The Condamine River at the O O Madsen Bridge during last year’s Boxing Day flood.
The Condamine River at the O O Madsen Bridge during last year’s Boxing Day flood. Jason King

'Useful data' flows from study

THE head of the Warwick Shire River Improvement Trust has welcomed the draft of a new flood study for the Condamine River, which he says gives a clearer picture of likely flood height and speed of water flow.

Talgai producer David Brown chairs the trust, which is responsible for carrying out erosion control and flood mitigation works along the river and its tributaries.

Mr Brown yesterday said when formally in place, the flood study by Brisbane-based consultant hydrologists SKM would allow council to better control development on the flood plain.
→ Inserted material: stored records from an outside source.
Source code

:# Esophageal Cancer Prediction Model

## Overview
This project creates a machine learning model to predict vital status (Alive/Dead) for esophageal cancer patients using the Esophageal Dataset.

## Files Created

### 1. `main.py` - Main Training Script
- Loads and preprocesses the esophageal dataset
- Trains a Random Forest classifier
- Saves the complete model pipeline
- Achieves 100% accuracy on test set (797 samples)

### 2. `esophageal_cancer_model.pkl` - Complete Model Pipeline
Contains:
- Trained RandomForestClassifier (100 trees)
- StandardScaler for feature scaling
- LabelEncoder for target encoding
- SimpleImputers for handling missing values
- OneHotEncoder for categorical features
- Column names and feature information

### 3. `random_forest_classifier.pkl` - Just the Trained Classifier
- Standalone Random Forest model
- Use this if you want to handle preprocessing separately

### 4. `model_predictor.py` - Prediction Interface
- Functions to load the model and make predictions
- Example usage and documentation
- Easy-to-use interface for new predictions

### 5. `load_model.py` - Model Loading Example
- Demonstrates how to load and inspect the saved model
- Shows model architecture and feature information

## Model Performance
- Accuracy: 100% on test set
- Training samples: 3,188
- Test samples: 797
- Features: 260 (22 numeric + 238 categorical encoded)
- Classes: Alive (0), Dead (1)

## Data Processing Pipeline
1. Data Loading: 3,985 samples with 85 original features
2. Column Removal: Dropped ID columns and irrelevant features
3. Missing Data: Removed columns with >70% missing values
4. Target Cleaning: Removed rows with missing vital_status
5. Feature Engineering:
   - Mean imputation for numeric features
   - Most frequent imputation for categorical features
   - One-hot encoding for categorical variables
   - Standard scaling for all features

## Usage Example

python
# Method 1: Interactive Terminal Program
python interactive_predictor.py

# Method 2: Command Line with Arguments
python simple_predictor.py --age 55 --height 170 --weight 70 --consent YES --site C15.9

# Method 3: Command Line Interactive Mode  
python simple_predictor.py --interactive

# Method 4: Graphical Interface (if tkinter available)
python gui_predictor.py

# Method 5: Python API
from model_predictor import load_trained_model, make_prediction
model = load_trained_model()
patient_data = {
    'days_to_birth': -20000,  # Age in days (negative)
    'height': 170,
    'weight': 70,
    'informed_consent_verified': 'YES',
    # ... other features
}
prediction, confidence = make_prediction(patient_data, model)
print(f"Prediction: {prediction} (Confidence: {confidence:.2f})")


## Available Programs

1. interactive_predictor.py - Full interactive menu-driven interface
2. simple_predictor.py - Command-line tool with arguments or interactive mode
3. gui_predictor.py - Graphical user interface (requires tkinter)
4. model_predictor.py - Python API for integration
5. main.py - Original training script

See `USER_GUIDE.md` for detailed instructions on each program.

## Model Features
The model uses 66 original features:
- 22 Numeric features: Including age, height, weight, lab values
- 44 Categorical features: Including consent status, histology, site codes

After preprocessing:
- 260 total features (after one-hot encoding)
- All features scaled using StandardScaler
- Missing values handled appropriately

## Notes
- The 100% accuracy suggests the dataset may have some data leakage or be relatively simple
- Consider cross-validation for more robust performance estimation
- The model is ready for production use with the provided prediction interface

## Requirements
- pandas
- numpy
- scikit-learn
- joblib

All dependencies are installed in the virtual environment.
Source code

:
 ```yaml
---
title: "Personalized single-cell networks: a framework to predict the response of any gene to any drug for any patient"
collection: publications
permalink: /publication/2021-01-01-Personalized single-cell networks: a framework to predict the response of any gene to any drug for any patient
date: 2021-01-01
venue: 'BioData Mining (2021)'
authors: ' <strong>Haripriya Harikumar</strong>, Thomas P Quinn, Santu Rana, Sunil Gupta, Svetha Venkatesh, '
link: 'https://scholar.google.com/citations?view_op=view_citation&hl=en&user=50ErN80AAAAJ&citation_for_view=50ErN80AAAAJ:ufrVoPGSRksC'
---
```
A draft of the study was handed out to Southern Downs Regional councillors this week and will be placed on public display in the coming weeks, with Mr Brown describing it as "a very comprehensive document".

"The study gives us what I feel is a clearer picture into cause and effect, such as the issue of non-native species of vegetation which have proliferated along the river and adjoining creeks in recent decades," Mr Brown said.
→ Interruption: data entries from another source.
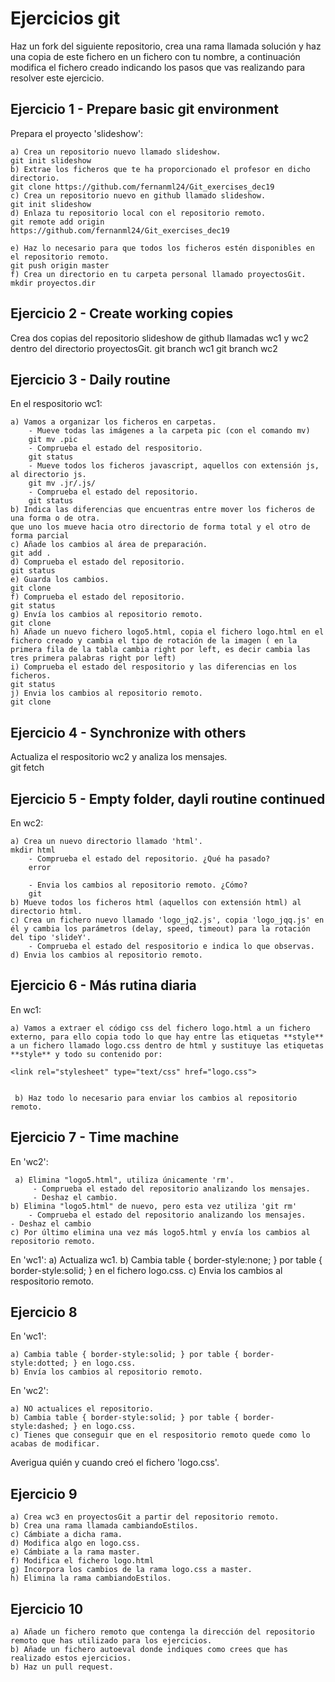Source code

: # Ejercicios git 

Haz un fork del siguiente repositorio, crea una rama llamada solución  y haz una copia de este fichero en un fichero con tu nombre, a continuación  modifica el fichero creado indicando los pasos que vas realizando para resolver este ejercicio.

## Ejercicio 1 - Prepare basic git environment
Prepara el proyecto 'slideshow':

	a) Crea un repositorio nuevo llamado slideshow.
	git init slideshow
	b) Extrae los ficheros que te ha proporcionado el profesor en dicho directorio.
	git clone https://github.com/fernanml24/Git_exercises_dec19
	c) Crea un repositorio nuevo en github llamado slideshow.
	git init slideshow
	d) Enlaza tu repositorio local con el repositorio remoto.
	git remote add origin https://github.com/fernanml24/Git_exercises_dec19

	e) Haz lo necesario para que todos los ficheros estén disponibles en el repositorio remoto.
	git push origin master
	f) Crea un directorio en tu carpeta personal llamado proyectosGit.
	mkdir proyectos.dir
		
## Ejercicio 2 - Create working copies
Crea dos copias del repositorio slideshow de github llamadas wc1 y wc2 dentro del directorio proyectosGit. 
git branch wc1
git branch wc2

## Ejercicio 3 - Daily routine
En el respositorio wc1:

	a) Vamos a organizar los ficheros en carpetas.
		- Mueve todas las imágenes a la carpeta pic (con el comando mv)
		git mv .pic
		- Comprueba el estado del respositorio.
		git status
		- Mueve todos los ficheros javascript, aquellos con extensión js, al directorio js.
		git mv .jr/.js/
		- Comprueba el estado del repositorio.
		git status
	b) Indica las diferencias que encuentras entre mover los ficheros de una forma o de otra.
	que uno los mueve hacia otro directorio de forma total y el otro de forma parcial
	c) Añade los cambios al área de preparación.
	git add .
	d) Comprueba el estado del repositorio.
	git status
	e) Guarda los cambios.
	git clone
	f) Comprueba el estado del repositorio.
	git status
	g) Envía los cambios al repositorio remoto.
	git clone
	h) Añade un nuevo fichero logo5.html, copia el fichero logo.html en el fichero creado y cambia el tipo de rotación de la imagen ( en la primera fila de la tabla cambia right por left, es decir cambia las tres primera palabras right por left)
	i) Comprueba el estado del respositorio y las diferencias en los ficheros.
	git status
	j) Envia los cambios al repositorio remoto.
	git clone

## Ejercicio 4 - Synchronize with others

Actualiza el respositorio wc2 y analiza los mensajes.	
	git fetch

## Ejercicio 5 - Empty folder, dayli routine continued

En wc2:

	a) Crea un nuevo directorio llamado 'html'.
	mkdir html
		- Comprueba el estado del repositorio. ¿Qué ha pasado?	
		error
		
		- Envia los cambios al repositorio remoto. ¿Cómo?
		git 
	b) Mueve todos los ficheros html (aquellos con extensión html) al directorio html.
	c) Crea un fichero nuevo llamado 'logo_jq2.js', copia 'logo_jqq.js' en él y cambia los parámetros (delay, speed, timeout) para la rotación del tipo 'slideY'.
		- Comprueba el estado del respositorio e indica lo que observas.
	d) Envia los cambios al repositorio remoto.

## Ejercicio 6 - Más rutina diaria
En wc1:

	a) Vamos a extraer el código css del fichero logo.html a un fichero externo, para ello copia todo lo que hay entre las etiquetas **style** a un fichero llamado logo.css dentro de html y sustituye las etiquetas **style** y todo su contenido por: 

	<link rel="stylesheet" type="text/css" href="logo.css">

 
	 b) Haz todo lo necesario para enviar los cambios al repositorio remoto.
 
 ## Ejercicio 7 - Time machine 
 En 'wc2':

	 a) Elimina "logo5.html", utiliza únicamente 'rm'.
		 - Comprueba el estado del repositorio analizando los mensajes.
		 - Deshaz el cambio.
 	b) Elimina "logo5.html" de nuevo, pero esta vez utiliza 'git rm'
 		- Comprueba el estado del repositorio analizando los mensajes.
 	- Deshaz el cambio
 	c) Por último elimina una vez más logo5.html y envía los cambios al repositorio remoto.
 
 En 'wc1':
 	a) Actualiza wc1.
	 b) Cambia table { border-style:none; } por table { border-style:solid; } en el fichero logo.css.
 	c) Envia los cambios al respositorio remoto.
 
 ## Ejercicio 8
 
 En 'wc1':
 	
 	a) Cambia table { border-style:solid; } por table { border-style:dotted; } en logo.css.
 	b) Envía los cambios al repositorio remoto.
 	
 En 'wc2':
 
 	a) NO actualices el repositorio.
 	b) Cambia table { border-style:solid; } por table { border-style:dashed; } en logo.css.
 	c) Tienes que conseguir que en el respositorio remoto quede como lo acabas de modificar.
 	
 Averigua quién y cuando creó el fichero 'logo.css'.
 	
 	
## Ejercicio 9

	a) Crea wc3 en proyectosGit a partir del repositorio remoto.
	b) Crea una rama llamada cambiandoEstilos.
	c) Cámbiate a dicha rama.
	d) Modifica algo en logo.css.
	e) Cámbiate a la rama master.
	f) Modifica el fichero logo.html
	g) Incorpora los cambios de la rama logo.css a master.
	h) Elimina la rama cambiandoEstilos.
	
## Ejercicio 10

	a) Añade un fichero remoto que contenga la dirección del repositorio remoto que has utilizado para los ejercicios.
	b) Añade un fichero autoeval donde indiques como crees que has realizado estos ejercicios.
	b) Haz un pull request.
"Willow trees in particular can trap debris coming downstream during a flood and this can have the effect of pushing floodwater into places it has never been before.

"Debris which collects at the Madsen Bridge in Warwick also has the effect of worsening the situation."
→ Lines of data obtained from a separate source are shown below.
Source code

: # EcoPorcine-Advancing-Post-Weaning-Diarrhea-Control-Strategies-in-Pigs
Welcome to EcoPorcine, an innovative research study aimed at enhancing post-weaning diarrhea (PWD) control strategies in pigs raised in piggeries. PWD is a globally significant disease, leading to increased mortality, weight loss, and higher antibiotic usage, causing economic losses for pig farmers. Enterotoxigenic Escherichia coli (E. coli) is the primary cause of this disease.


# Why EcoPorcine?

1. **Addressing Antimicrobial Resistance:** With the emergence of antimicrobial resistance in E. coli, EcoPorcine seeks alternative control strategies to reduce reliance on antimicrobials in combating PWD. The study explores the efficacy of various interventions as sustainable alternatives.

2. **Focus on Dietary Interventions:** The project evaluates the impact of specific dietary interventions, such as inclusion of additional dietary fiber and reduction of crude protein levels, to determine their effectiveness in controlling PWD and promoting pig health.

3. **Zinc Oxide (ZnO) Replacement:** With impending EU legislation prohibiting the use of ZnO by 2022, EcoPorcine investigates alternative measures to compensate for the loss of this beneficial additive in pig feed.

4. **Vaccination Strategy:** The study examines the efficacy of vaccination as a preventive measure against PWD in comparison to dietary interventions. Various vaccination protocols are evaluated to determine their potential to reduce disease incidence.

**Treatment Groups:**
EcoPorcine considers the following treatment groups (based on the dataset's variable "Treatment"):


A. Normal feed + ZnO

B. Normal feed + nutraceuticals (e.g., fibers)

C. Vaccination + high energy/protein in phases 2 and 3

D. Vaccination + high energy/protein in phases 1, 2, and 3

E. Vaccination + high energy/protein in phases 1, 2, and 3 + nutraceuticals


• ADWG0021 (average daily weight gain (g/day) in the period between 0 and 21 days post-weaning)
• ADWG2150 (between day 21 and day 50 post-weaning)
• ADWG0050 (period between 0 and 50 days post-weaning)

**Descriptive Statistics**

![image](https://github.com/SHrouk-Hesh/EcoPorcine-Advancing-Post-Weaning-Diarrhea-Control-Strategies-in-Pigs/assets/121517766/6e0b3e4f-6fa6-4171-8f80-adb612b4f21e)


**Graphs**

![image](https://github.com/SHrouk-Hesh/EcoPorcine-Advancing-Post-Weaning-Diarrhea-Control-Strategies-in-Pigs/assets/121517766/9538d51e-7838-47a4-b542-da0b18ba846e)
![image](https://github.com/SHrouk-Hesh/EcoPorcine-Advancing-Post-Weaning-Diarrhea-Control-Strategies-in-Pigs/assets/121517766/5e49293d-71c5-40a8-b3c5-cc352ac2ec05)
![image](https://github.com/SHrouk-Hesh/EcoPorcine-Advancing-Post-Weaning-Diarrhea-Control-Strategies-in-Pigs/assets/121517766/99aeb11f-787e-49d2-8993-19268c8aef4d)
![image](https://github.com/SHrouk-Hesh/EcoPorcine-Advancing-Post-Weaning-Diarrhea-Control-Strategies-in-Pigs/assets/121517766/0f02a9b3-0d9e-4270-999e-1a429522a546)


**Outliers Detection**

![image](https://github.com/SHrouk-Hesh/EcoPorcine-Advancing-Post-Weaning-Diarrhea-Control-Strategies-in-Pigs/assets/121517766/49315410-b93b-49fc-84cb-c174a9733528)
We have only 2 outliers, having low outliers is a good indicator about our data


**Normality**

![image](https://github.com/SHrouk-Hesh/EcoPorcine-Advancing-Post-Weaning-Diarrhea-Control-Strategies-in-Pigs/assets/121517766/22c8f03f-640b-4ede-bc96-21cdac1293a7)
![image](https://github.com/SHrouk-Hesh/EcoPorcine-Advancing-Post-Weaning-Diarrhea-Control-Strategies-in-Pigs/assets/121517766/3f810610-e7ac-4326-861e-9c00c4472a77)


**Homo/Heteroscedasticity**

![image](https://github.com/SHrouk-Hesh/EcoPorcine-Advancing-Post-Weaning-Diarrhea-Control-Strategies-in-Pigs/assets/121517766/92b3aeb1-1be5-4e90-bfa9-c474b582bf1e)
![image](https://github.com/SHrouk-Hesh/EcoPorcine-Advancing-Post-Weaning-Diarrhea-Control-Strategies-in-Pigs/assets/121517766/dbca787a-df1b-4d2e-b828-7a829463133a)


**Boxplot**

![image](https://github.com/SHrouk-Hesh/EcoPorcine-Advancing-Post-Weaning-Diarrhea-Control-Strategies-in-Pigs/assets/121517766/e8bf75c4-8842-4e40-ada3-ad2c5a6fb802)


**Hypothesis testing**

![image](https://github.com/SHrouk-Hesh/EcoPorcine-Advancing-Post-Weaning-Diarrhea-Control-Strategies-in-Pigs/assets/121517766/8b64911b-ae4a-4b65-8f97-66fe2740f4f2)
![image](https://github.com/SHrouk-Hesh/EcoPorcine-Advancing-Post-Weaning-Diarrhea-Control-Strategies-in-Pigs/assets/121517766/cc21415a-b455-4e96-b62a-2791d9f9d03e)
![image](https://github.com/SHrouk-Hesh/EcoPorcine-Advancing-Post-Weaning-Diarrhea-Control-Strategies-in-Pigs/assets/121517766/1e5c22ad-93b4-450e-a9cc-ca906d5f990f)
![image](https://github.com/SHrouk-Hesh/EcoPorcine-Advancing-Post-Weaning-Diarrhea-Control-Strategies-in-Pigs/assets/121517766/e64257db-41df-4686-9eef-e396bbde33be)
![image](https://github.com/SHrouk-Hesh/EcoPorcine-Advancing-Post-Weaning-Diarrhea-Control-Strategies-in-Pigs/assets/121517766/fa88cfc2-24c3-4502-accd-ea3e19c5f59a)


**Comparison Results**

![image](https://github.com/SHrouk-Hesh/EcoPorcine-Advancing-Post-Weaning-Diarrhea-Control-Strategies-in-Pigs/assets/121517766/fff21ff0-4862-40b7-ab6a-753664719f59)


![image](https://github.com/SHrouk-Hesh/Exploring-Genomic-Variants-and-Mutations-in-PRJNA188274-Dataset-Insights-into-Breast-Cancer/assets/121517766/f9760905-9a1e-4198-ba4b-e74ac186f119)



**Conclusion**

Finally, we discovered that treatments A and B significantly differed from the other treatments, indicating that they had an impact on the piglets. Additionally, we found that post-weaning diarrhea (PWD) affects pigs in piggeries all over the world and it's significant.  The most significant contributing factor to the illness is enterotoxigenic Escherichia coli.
Mr Brown said while the December and January floods in the Condamine River catchment caused widespread devastation, they had given the hydrologists a new set of data to work with in determining where development should be controlled in the catchment.

"The combination of recent and historical data will also allow us to better design new infrastructure, such as bridges, to account for the potential reach of floodwaters," he said.

"What the study does bring up is a need for more flood gauges and in better locations so we can more accurately measure what happens when there is a flood."

The study does reveal that in the case of Allora, the predicted or "design" flow of water in a flooded Dalrymple creek has been estimated in the past at 450 cubic metres per second, but actual flows in the December flood were double that velocity, at 900 cubic metres per second.

The discrepancy has been blamed on a lack of adequate rainfall records from the area.